The Russian Air Forces have not participated in any drills of such scope for more than twenty years.Source: RIA Novosti
On May 27, several thousand Russian soldiers were woken at 5:00 in the morning by a surprise alarm. The Russian Ministry of Defense staged its biggest drills in more than twenty years to test the air forces.
The extraordinary combat readiness test involved 8,700 military personnel, 185 combat aircraft and 240 armored combat vehicles.
The aggressor squadrons launched an offensive at all altitudes and from all directions. They also employed jamming systems to impede target engagement by anti-aircraft radars.
The enemy’s air grouping initiating a large-scale missile and air strike launched several cruise missiles at the ground targets from the outer radar detection limit beyond the MiG-31 interception range.
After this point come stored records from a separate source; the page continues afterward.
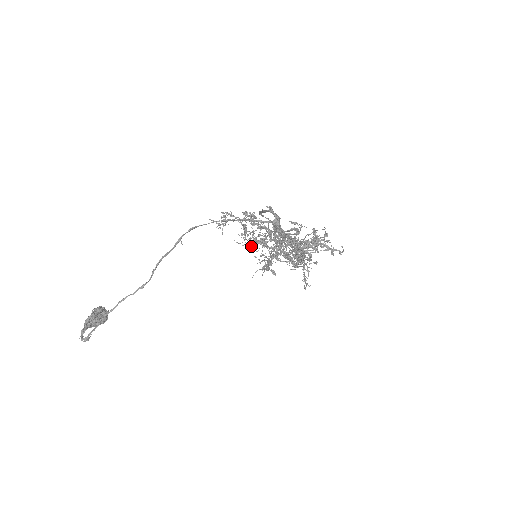
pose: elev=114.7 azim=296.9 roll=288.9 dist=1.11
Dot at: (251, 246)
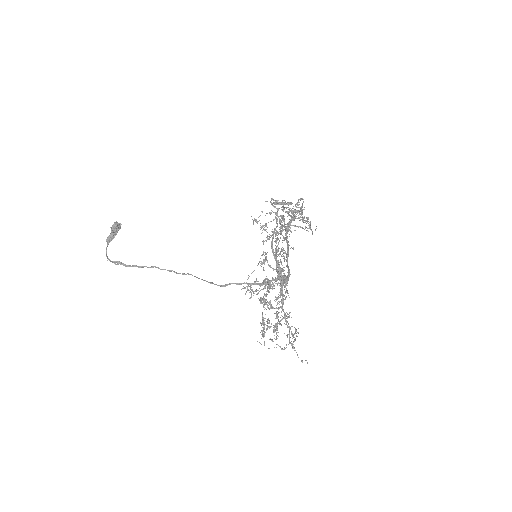
Dot at: (264, 336)
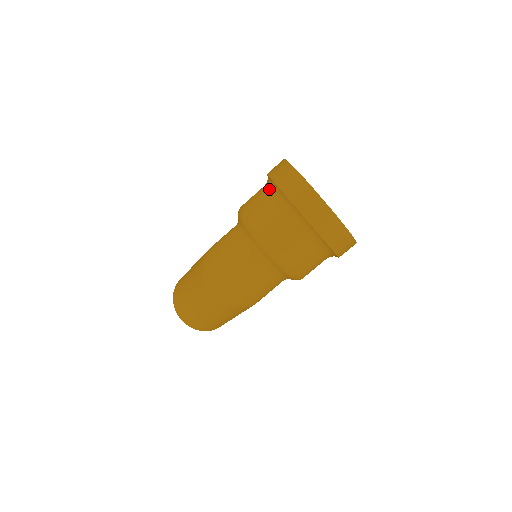
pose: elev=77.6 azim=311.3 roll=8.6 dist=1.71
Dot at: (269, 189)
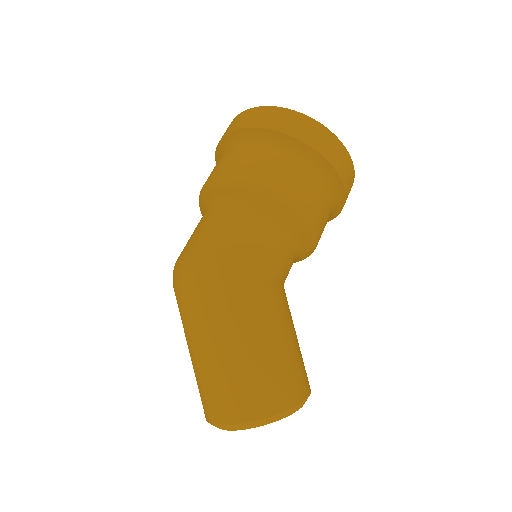
Dot at: occluded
The A-50’s radar system was able to detect the launches and the MiG-31 interceptors shot the cruise missiles down.
During the drills, the Western Military District’s bombers were redeployed to defend the outlying airfields against Su-24 and Su-34 attack aircraft bombing and carrying out missile strikes on ground targets, as well as to launch an offensive against the enemy aircraft and cruise missiles in the sky.
In the meantime, the Aerospace Defense Forces were warding off hostile sea-borne assaults.
The Russian Aerospace, Air and Anti-Missile Forces have not participated in any drills of such scope for more than twenty years.
Defense Minister Sergei Shoigu notified the Russian President of the outcome of the exercise on Friday. Vladimir Putin said the results were “satisfactory” and urged the military to modernize its control and telecommunications systems.
Given the absence of any public media reports on previous military exercises involving Moscow’s missile defense troops, which are now part of the Aerospace Forces, the Russian government seems to attach great importance to keeping these units ready to counter an unexpected nuclear strike.
The Russian military did not disclose who the potential enemy dealt with during the drills was but there are reasons to believe we may already know the answer.
Russia has repeatedly expressed concern over plans to create a European missile shield.
This issue was highlighted in a recent communication exchange between Vladimir Putin and Barack Obama, as well as at an international conference on European security held in Moscow the day before the drills.
After the event, Russia’s Defense Minister, Sergei Shoigu, paid a visit to the Voronezh-DM early warning radar station in service in the Kaliningrad Region.
In this light, the question of which state or organization is capable of challenging Russia’s missile defense today has quite an obvious answer: the United States and NATO, respectively. Apparently, they were the “potential enemies” during the drills.
No foreign military observers were invited to monitor the maneuvers – not only because the decision to carry out the drills came at such short notice but also because the Vienna Document only requires experts from abroad to be present at military exercises in which more than 9,000 people participate. This time, the drills were 300 people short.
At a Russian Defense Ministry general meeting held on May 30, it was confirmed that surprise tests assessing the combat readiness of various military districts, services and branches of the country’s armed forces will continue in the future.